State v. Wyatt

575 N.W.2d 411, 6 Neb. Ct. App. 586, 1998 Neb. App. LEXIS 36
CourtNebraska Court of Appeals
DecidedMarch 3, 1998
DocketA-97-128
StatusPublished
Cited by3 cases

This text of 575 N.W.2d 411 (State v. Wyatt) is published on Counsel Stack Legal Research, covering Nebraska Court of Appeals primary law. Counsel Stack provides free access to over 12 million legal documents including statutes, case law, regulations, and constitutions.

Bluebook
State v. Wyatt, 575 N.W.2d 411, 6 Neb. Ct. App. 586, 1998 Neb. App. LEXIS 36 (Neb. Ct. App. 1998).

Opinion

Mues, Judge.

INTRODUCTION

David Wyatt was convicted in a bench trial of manufacturing marijuana and was sentenced to 60 days’ probation. He appeals his conviction, alleging that the district court improperly denied his motion to suppress and that there was insufficient evidence to convict him.

* PROVIDED MATERIAL *

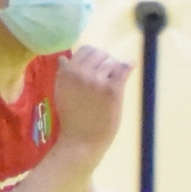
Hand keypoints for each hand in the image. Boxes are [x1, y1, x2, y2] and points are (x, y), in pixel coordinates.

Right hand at [53, 46, 132, 165]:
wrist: (82, 142)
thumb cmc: (71, 119)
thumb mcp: (60, 94)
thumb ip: (63, 74)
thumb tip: (63, 57)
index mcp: (66, 72)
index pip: (85, 50)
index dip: (92, 57)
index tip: (95, 67)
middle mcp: (80, 73)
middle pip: (99, 53)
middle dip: (104, 62)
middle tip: (105, 76)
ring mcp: (97, 80)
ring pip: (111, 61)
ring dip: (113, 69)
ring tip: (111, 83)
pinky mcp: (112, 89)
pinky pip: (123, 69)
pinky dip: (128, 65)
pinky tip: (130, 65)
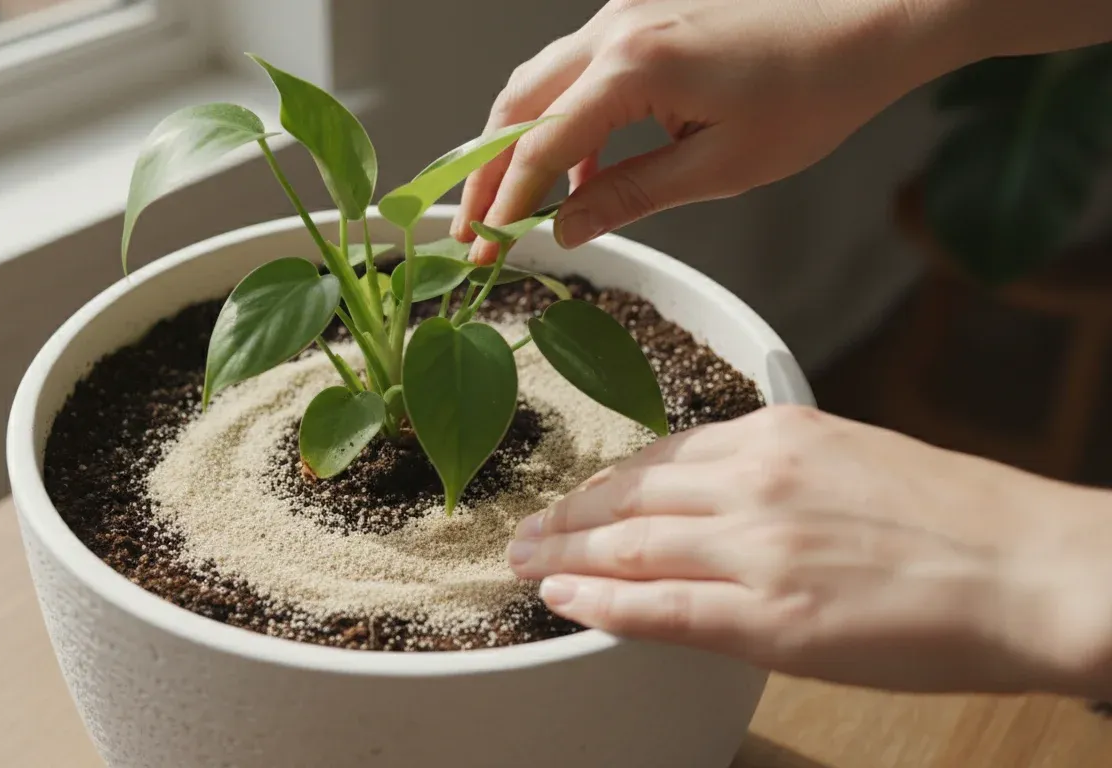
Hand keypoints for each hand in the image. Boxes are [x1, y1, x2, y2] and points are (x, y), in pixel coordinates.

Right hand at [452, 0, 974, 264]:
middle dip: (486, 172)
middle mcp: (615, 29)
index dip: (505, 206)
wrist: (870, 19)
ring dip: (518, 144)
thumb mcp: (721, 166)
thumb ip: (631, 195)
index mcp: (633, 67)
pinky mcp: (644, 15)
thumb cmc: (813, 91)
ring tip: (514, 207)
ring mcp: (626, 14)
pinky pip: (578, 72)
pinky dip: (562, 121)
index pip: (539, 146)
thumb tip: (567, 229)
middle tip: (471, 230)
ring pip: (539, 82)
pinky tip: (579, 171)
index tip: (484, 251)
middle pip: (516, 105)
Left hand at [507, 405, 1111, 697]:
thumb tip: (718, 493)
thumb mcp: (855, 457)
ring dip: (565, 556)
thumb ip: (778, 469)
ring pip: (631, 548)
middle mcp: (756, 482)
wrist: (1033, 570)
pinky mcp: (772, 618)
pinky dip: (601, 603)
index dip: (605, 484)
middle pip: (630, 498)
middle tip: (523, 530)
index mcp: (779, 434)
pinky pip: (661, 608)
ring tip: (523, 563)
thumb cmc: (960, 519)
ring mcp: (758, 549)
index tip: (575, 499)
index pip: (661, 458)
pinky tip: (563, 599)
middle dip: (568, 517)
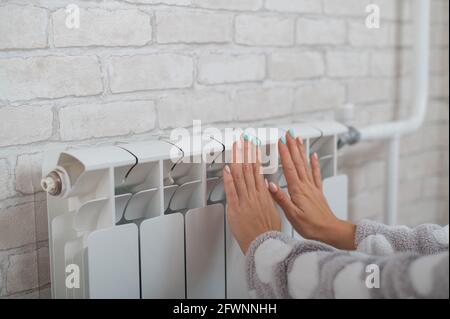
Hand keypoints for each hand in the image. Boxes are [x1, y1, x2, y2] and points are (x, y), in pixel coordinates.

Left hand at [223, 139, 280, 253]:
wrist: (265, 245)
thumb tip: (265, 185)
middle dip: (245, 152)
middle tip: (243, 139)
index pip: (257, 170)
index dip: (253, 156)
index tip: (252, 145)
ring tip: (235, 147)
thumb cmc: (269, 232)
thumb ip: (268, 196)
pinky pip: (231, 191)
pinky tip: (226, 168)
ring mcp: (245, 201)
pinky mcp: (236, 209)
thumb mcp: (274, 210)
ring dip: (237, 160)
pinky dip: (228, 179)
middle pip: (248, 168)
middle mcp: (254, 195)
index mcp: (264, 194)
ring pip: (240, 176)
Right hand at [268, 130, 355, 249]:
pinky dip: (314, 163)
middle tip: (288, 134)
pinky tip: (313, 156)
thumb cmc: (311, 226)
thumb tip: (270, 185)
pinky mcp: (318, 191)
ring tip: (298, 139)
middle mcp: (306, 186)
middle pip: (298, 162)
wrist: (329, 231)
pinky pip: (316, 173)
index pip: (289, 168)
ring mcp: (313, 187)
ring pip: (306, 165)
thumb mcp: (292, 215)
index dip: (284, 154)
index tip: (279, 142)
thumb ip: (281, 198)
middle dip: (292, 146)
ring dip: (301, 151)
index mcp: (298, 190)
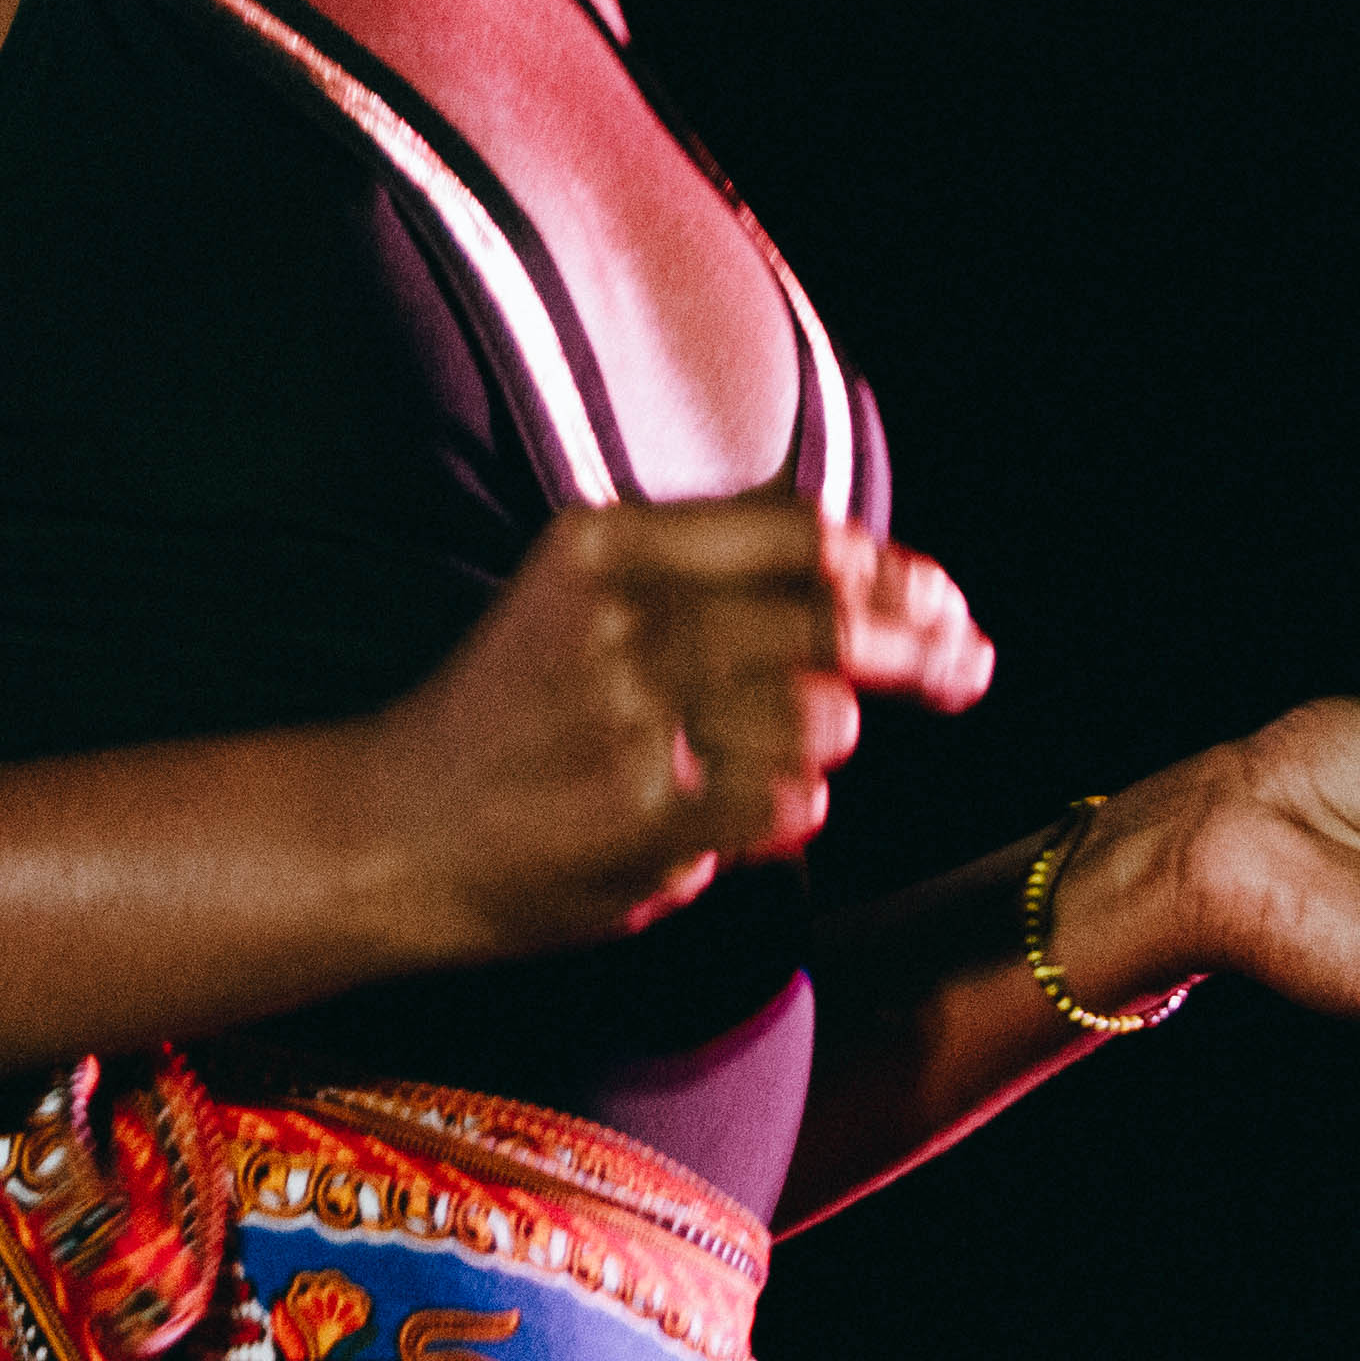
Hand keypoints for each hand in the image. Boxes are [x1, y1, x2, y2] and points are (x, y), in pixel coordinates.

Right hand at [352, 493, 996, 963]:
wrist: (394, 828)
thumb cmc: (514, 712)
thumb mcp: (587, 593)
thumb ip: (709, 567)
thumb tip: (878, 569)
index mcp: (609, 542)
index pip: (802, 532)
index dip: (895, 569)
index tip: (944, 602)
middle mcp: (624, 617)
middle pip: (833, 614)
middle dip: (923, 645)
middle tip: (965, 669)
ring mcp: (632, 720)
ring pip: (822, 716)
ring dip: (829, 741)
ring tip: (785, 757)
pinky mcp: (642, 818)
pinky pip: (789, 805)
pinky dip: (796, 808)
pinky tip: (761, 808)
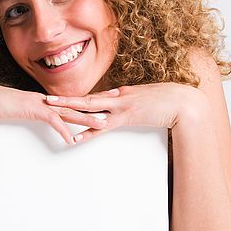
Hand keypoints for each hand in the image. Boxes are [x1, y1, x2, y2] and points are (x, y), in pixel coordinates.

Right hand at [0, 83, 109, 145]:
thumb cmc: (2, 106)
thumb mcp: (25, 111)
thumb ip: (39, 114)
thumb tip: (50, 120)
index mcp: (49, 100)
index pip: (75, 101)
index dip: (93, 100)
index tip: (109, 99)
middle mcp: (49, 100)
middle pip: (79, 103)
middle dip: (99, 104)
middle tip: (118, 104)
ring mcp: (42, 104)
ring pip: (70, 111)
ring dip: (87, 119)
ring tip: (103, 125)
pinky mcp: (33, 110)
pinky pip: (51, 121)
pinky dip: (63, 129)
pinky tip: (72, 138)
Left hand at [45, 82, 203, 142]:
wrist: (183, 102)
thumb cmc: (169, 99)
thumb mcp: (147, 97)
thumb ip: (133, 100)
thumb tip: (123, 101)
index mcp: (122, 93)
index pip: (95, 96)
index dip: (78, 98)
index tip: (64, 98)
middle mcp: (118, 98)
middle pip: (86, 99)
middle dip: (66, 100)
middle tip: (47, 100)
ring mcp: (121, 107)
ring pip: (90, 109)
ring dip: (71, 112)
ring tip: (53, 113)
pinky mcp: (128, 118)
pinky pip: (104, 126)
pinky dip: (89, 132)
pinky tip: (75, 137)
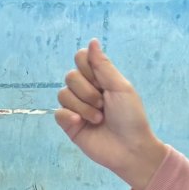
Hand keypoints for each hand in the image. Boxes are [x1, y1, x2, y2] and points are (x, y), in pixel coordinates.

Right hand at [54, 40, 168, 189]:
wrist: (129, 148)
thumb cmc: (131, 117)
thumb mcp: (120, 87)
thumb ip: (103, 65)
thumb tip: (92, 41)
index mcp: (100, 78)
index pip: (81, 58)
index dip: (87, 66)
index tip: (101, 79)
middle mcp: (86, 90)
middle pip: (70, 76)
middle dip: (87, 91)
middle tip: (103, 104)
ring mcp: (76, 107)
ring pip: (63, 94)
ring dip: (83, 106)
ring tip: (98, 118)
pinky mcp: (68, 124)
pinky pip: (57, 112)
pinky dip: (69, 116)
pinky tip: (81, 124)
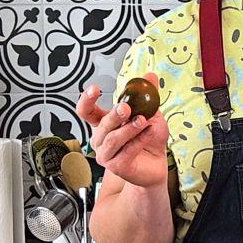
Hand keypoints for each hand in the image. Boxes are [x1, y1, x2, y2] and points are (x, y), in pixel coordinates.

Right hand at [76, 73, 169, 187]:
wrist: (156, 164)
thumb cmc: (149, 139)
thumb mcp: (151, 113)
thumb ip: (148, 95)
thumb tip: (150, 75)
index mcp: (103, 123)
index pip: (86, 111)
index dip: (86, 100)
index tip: (94, 89)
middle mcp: (101, 139)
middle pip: (102, 124)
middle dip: (114, 115)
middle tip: (126, 108)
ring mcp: (106, 154)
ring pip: (113, 139)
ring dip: (129, 129)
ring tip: (143, 121)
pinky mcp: (116, 166)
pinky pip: (126, 152)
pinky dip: (139, 141)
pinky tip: (149, 132)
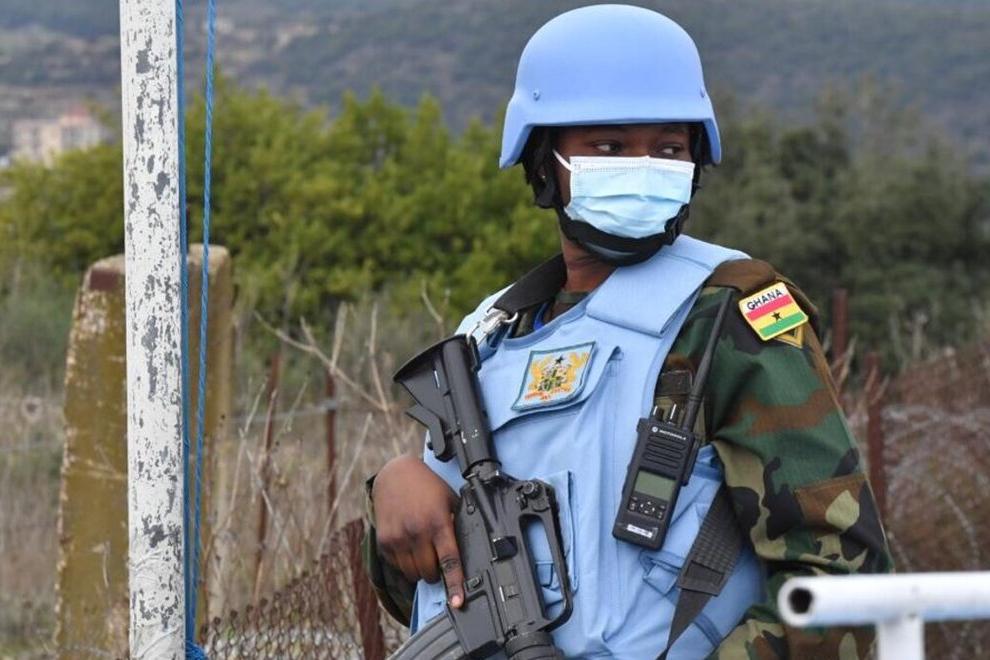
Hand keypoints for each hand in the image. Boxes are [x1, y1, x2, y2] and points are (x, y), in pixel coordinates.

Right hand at [372, 455, 464, 607]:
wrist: (395, 474)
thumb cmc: (427, 487)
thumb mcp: (449, 500)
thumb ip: (456, 524)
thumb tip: (470, 549)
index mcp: (438, 522)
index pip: (449, 560)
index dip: (454, 583)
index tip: (457, 602)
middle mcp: (416, 532)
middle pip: (429, 572)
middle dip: (436, 571)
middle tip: (437, 557)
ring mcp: (398, 538)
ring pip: (413, 574)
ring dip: (420, 569)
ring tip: (423, 550)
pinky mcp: (384, 541)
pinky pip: (397, 566)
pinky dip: (405, 562)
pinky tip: (408, 543)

* ACTIONS TO TAKE *
1 > Name every type of legal document that the State v. Wyatt page says Counsel Stack gives free access to.
2 > In the State v. Wyatt opinion, what sentence did David Wyatt receive?
3 > Carry on the State v. Wyatt opinion from the end of its introduction.
The material after the court opinion comes from a separate, unrelated source.

* SOLVED TASKS *
1 > statutes, case law, regulations, constitutions

2 > He was sentenced to 60 days' probation.

3 >
FACTS

On October 3, 1995, the North Platte Police Department received a report from Vicki Colonna-Valdivia that she had seen a glass bong full of water and a cellophane wrapper with marijuana in it on top of the refrigerator in the residence of David Wyatt. Colonna-Valdivia explained that she was Wyatt’s landlord and had attempted to evict him on two occasions in August and September. She told Investigator Matt Phillips that Wyatt was supposed to be out of the residence by October 1 and that on October 3, she went to the residence to check to see if he had vacated it. This is when she saw the bong and marijuana. She also stated that she had observed large amounts of vehicular traffic coming and going from Wyatt’s residence.at all hours of the day and night and that this traffic would generally stop for only 5 to 10 minutes before leaving.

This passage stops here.